Data supplied>
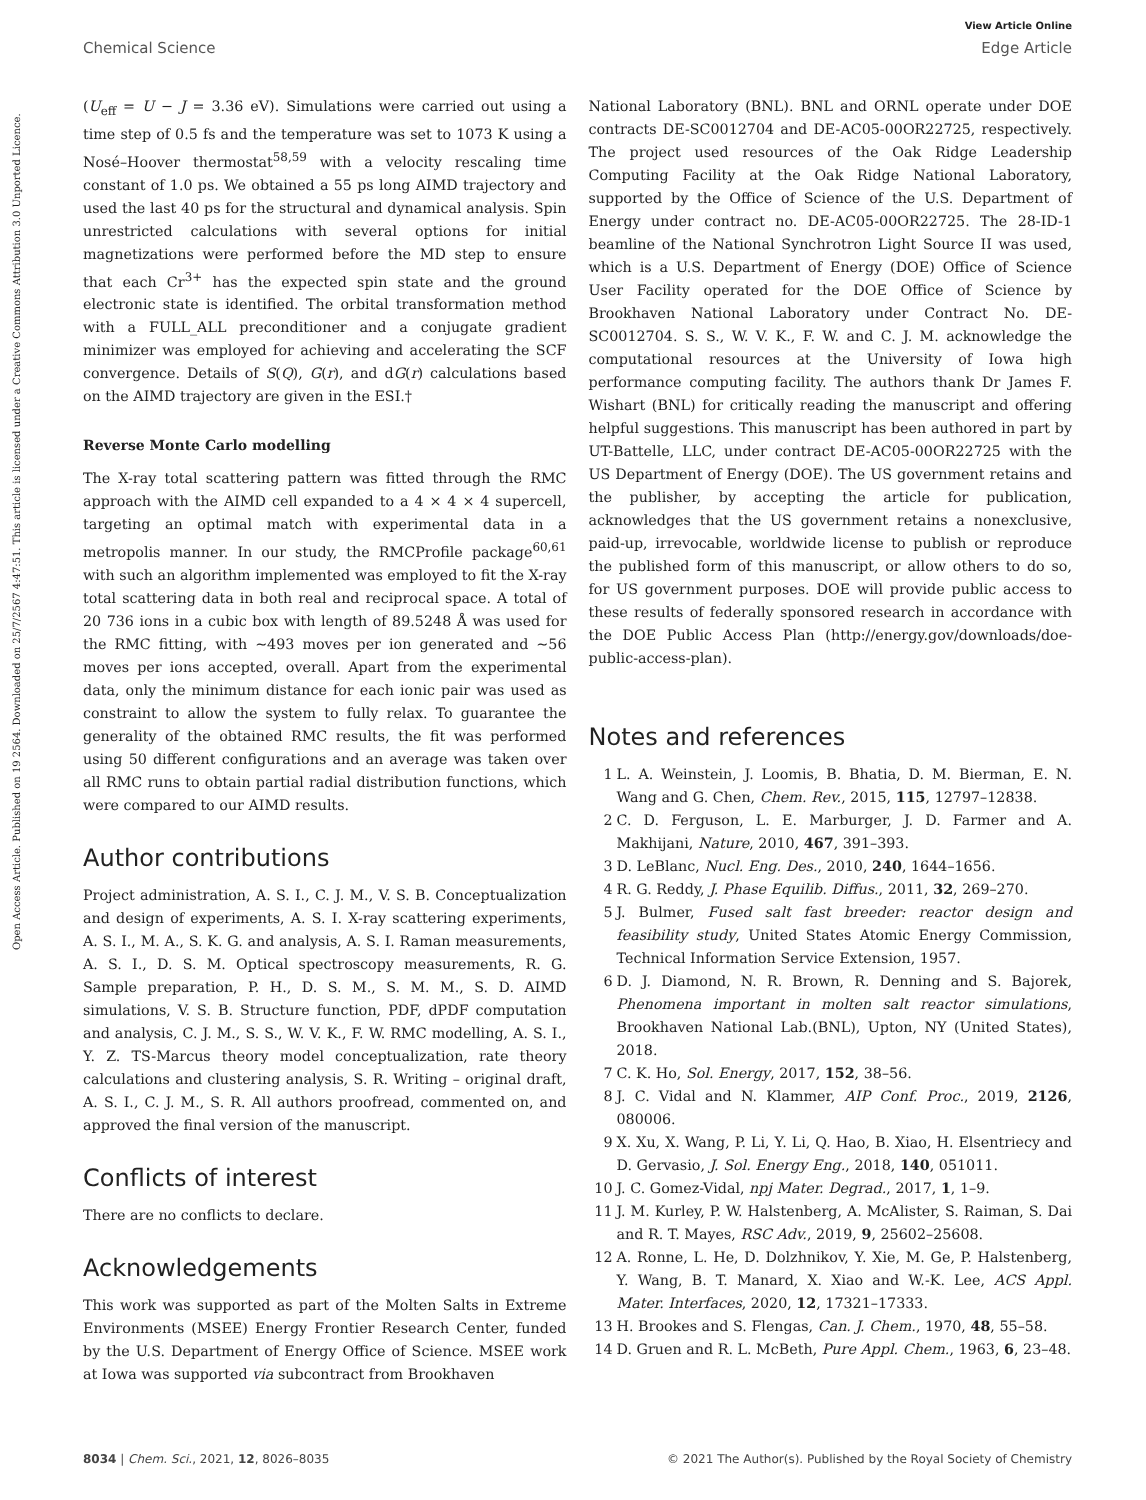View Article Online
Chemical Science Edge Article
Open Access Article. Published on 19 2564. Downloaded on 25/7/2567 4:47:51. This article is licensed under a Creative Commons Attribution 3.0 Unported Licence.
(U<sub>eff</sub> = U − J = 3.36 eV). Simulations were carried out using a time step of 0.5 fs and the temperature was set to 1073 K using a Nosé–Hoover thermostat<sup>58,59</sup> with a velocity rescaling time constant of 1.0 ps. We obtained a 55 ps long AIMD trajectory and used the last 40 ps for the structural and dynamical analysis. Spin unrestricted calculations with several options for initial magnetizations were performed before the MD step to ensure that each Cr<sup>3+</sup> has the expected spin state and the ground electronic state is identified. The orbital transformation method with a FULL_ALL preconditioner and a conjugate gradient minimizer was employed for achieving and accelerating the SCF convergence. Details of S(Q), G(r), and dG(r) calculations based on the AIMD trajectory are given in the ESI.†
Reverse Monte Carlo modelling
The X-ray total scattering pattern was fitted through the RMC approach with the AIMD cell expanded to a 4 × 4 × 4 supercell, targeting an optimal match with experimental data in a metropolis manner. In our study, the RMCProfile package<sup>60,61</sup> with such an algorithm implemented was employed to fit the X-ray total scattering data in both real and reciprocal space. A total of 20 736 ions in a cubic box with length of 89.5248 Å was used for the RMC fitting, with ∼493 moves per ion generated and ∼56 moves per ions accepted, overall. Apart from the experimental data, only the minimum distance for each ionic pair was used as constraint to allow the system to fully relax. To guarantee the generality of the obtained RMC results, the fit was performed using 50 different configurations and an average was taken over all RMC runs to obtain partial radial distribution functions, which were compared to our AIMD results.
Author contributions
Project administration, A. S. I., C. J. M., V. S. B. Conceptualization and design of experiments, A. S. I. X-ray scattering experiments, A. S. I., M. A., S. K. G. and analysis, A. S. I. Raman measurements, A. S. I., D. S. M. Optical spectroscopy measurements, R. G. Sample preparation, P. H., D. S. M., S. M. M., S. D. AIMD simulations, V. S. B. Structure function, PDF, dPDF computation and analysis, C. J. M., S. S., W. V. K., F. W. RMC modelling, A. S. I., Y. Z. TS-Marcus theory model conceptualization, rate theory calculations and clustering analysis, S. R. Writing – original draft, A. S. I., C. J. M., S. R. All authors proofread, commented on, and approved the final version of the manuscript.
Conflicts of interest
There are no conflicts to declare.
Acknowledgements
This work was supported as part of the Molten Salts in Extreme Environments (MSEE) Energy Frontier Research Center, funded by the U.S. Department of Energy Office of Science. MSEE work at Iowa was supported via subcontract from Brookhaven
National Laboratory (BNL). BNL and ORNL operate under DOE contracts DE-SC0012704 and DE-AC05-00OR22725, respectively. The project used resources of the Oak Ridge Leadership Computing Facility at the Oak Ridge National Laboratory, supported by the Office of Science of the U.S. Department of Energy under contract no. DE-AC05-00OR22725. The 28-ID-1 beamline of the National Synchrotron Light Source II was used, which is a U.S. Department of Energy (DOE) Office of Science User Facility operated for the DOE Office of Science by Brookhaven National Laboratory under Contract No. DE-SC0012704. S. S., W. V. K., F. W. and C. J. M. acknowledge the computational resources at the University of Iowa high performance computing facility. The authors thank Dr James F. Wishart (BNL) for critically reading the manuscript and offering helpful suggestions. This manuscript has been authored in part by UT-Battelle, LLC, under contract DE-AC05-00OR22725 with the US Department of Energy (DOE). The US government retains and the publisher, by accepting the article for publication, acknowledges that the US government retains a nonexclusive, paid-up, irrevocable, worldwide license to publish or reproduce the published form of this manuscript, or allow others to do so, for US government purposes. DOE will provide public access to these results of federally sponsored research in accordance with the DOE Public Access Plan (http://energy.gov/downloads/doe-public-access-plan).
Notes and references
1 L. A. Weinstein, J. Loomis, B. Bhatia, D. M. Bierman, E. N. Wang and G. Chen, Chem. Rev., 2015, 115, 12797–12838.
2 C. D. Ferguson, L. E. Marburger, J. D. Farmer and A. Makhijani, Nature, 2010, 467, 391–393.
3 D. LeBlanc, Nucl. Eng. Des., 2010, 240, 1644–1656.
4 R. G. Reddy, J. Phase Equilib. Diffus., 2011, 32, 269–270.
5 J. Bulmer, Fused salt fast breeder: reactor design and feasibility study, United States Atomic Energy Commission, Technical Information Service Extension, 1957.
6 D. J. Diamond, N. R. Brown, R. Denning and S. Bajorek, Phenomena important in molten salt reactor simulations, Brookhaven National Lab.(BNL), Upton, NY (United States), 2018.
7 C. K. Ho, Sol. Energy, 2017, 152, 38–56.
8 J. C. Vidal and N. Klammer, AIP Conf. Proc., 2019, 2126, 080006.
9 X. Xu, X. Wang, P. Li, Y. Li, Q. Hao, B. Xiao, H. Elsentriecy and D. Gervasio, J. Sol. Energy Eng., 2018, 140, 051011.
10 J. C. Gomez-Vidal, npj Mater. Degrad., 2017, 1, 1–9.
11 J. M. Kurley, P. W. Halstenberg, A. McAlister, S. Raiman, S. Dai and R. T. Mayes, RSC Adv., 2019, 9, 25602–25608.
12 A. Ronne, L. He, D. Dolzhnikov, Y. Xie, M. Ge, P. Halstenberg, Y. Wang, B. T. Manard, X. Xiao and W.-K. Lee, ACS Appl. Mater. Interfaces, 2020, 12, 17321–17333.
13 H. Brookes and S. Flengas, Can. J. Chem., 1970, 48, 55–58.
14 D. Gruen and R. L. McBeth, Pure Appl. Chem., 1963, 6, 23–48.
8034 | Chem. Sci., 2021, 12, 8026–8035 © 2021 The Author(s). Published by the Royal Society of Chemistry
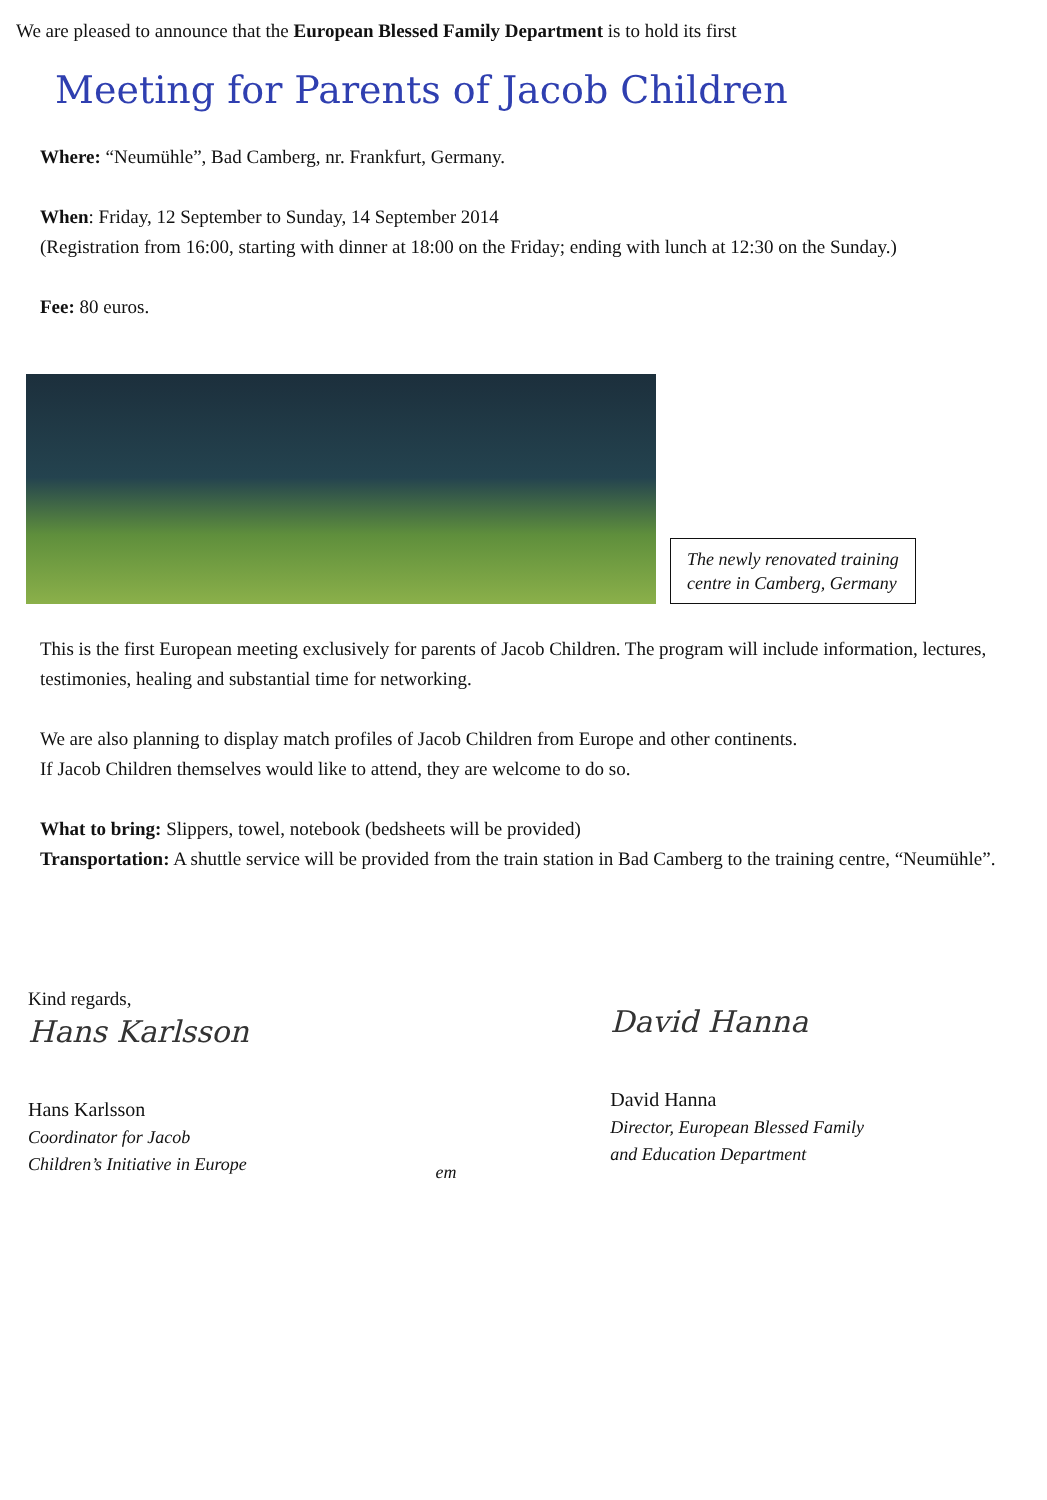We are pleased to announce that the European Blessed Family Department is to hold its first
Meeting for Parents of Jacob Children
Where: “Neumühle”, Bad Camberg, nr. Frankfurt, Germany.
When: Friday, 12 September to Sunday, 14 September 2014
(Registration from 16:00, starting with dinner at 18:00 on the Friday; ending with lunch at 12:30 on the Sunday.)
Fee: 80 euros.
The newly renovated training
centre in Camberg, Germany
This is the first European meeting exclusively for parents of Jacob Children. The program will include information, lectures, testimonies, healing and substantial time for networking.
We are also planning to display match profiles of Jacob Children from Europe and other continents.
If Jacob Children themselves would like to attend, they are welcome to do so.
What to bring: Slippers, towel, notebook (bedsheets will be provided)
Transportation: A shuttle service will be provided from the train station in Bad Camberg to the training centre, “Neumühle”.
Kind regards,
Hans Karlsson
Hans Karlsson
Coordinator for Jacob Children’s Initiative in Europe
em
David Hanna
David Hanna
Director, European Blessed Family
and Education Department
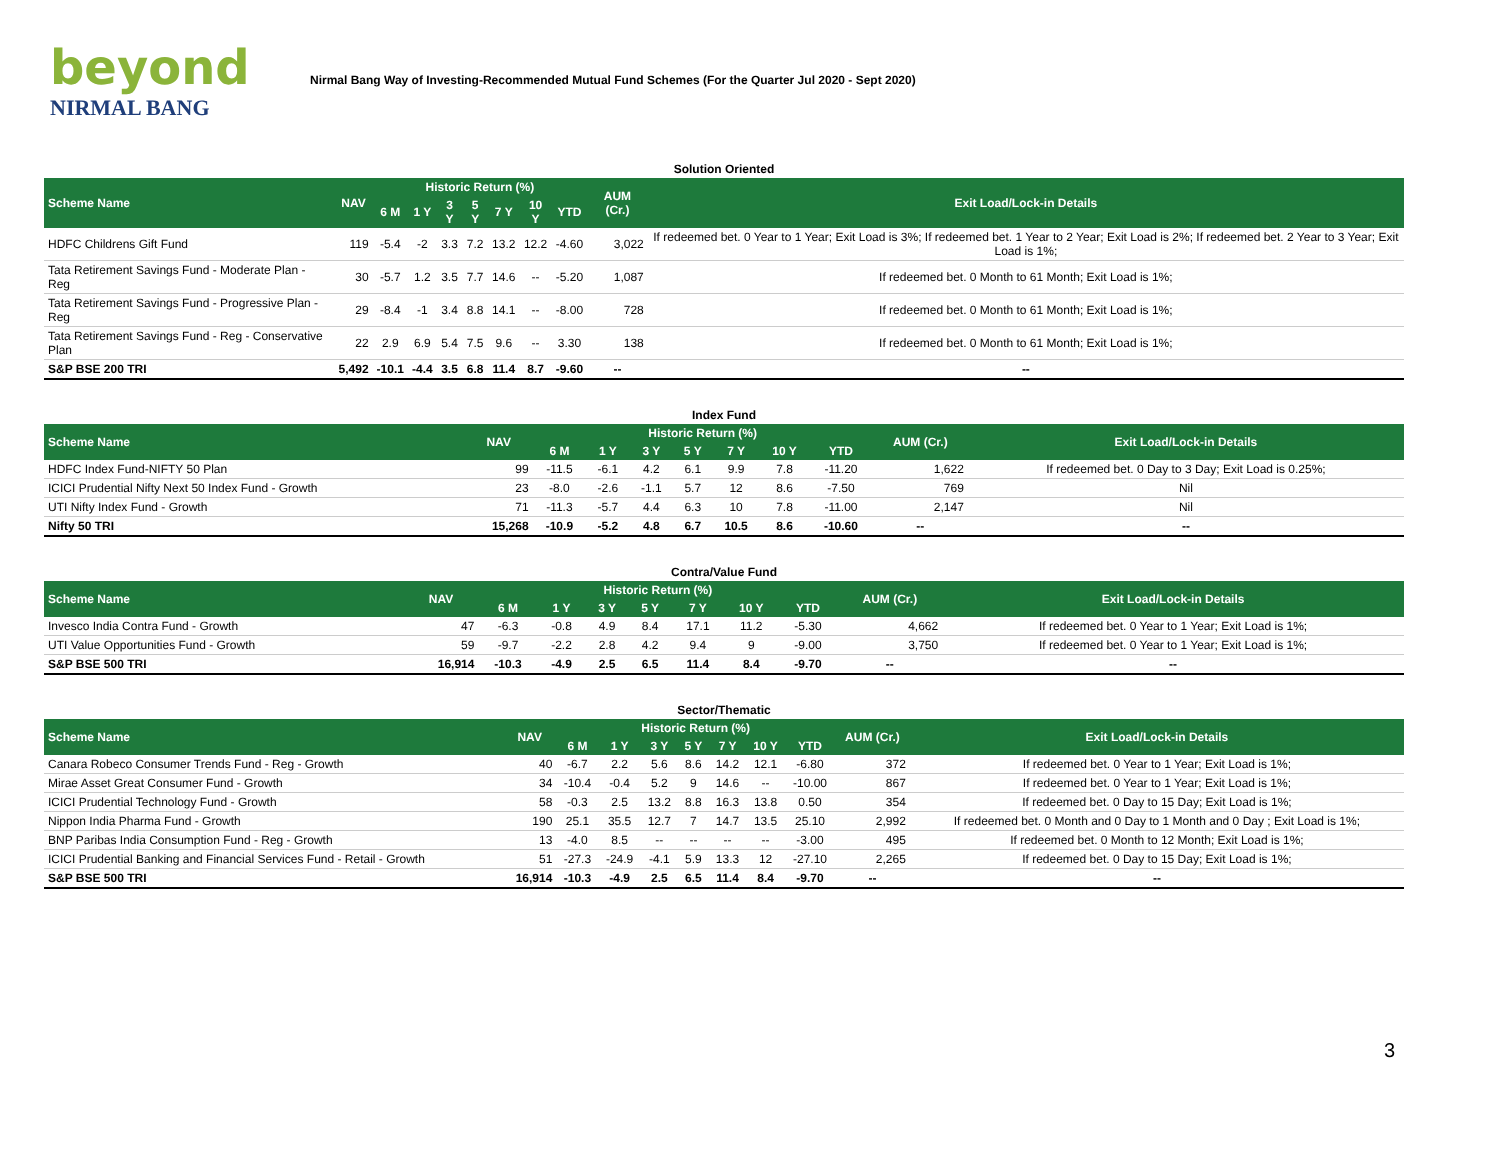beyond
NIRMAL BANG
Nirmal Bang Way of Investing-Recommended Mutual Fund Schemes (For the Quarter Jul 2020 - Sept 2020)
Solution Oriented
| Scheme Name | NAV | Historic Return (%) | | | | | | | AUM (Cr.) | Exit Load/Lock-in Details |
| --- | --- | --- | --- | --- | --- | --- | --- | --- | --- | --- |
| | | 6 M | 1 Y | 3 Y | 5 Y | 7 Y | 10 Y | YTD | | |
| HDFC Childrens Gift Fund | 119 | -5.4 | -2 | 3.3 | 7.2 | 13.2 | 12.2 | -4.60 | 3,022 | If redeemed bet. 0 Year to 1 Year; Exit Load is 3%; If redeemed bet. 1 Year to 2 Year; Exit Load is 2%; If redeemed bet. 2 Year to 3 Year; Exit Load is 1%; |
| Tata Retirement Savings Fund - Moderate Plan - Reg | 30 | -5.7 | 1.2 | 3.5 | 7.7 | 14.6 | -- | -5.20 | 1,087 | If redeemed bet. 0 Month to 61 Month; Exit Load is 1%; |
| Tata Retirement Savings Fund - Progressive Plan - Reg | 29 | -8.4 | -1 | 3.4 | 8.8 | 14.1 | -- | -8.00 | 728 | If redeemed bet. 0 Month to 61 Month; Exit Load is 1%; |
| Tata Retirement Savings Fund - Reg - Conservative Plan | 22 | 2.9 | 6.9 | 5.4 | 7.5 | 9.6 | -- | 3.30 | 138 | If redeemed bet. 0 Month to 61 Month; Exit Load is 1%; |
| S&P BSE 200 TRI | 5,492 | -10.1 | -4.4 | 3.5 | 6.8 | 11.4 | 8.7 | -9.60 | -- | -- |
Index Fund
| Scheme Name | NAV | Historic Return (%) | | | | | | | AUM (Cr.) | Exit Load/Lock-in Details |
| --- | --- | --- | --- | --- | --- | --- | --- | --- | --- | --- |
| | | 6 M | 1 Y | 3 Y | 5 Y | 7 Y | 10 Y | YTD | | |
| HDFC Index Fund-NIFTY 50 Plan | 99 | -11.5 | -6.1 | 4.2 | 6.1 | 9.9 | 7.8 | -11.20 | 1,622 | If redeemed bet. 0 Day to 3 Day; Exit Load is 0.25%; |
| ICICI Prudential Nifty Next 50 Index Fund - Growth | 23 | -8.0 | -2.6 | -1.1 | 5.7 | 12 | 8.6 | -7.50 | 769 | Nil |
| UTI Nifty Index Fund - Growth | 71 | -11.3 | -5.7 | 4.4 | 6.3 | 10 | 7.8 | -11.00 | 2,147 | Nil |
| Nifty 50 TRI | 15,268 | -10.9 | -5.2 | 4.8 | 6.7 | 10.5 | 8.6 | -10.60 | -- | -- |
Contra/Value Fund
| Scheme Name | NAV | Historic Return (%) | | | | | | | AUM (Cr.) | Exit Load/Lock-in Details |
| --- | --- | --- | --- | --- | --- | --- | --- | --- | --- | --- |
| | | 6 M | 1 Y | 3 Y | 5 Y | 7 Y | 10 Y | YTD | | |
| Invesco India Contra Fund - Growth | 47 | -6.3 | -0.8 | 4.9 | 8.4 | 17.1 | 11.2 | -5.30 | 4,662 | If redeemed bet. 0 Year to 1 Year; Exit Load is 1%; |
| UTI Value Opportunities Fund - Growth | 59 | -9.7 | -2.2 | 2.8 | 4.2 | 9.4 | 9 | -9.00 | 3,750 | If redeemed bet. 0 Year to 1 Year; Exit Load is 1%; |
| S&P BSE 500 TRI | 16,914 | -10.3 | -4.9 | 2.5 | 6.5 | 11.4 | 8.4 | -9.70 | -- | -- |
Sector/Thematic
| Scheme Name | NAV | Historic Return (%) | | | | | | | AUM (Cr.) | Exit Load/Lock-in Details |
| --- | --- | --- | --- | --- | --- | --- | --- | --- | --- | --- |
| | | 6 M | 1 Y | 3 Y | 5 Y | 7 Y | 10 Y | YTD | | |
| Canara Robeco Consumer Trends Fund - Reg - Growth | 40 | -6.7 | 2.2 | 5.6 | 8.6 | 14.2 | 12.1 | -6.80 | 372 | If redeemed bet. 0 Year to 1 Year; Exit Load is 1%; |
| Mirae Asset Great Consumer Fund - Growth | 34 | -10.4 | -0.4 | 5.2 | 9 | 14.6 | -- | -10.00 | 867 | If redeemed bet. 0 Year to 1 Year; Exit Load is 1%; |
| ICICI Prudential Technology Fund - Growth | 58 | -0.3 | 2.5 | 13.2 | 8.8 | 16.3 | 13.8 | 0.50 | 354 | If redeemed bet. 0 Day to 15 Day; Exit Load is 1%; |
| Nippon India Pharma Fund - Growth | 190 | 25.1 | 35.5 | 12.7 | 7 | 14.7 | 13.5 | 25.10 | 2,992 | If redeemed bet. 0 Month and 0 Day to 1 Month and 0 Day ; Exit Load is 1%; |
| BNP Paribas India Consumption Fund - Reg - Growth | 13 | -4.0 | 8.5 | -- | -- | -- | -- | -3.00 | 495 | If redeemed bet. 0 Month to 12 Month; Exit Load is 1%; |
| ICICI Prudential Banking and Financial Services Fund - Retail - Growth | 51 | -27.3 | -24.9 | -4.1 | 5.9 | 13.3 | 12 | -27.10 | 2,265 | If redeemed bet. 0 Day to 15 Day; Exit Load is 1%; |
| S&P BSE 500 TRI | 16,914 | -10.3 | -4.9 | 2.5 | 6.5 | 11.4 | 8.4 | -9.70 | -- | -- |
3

Exercise instructions> Everything from the line with "Fund - Moderate" through the line with "Reg - Conservative" should be written out exactly as it appears above, end lines included, and nothing outside that range.

Exercise output>
| Tata Retirement Savings Fund - Moderate Plan - Reg | 30 | -5.7 | 1.2 | 3.5 | 7.7 | 14.6 | -- | -5.20 | 1,087 | If redeemed bet. 0 Month to 61 Month; Exit Load is 1%; |
| Tata Retirement Savings Fund - Progressive Plan - Reg | 29 | -8.4 | -1 | 3.4 | 8.8 | 14.1 | -- | -8.00 | 728 | If redeemed bet. 0 Month to 61 Month; Exit Load is 1%; |
| Tata Retirement Savings Fund - Reg - Conservative Plan | 22 | 2.9 | 6.9 | 5.4 | 7.5 | 9.6 | -- | 3.30 | 138 | If redeemed bet. 0 Month to 61 Month; Exit Load is 1%; |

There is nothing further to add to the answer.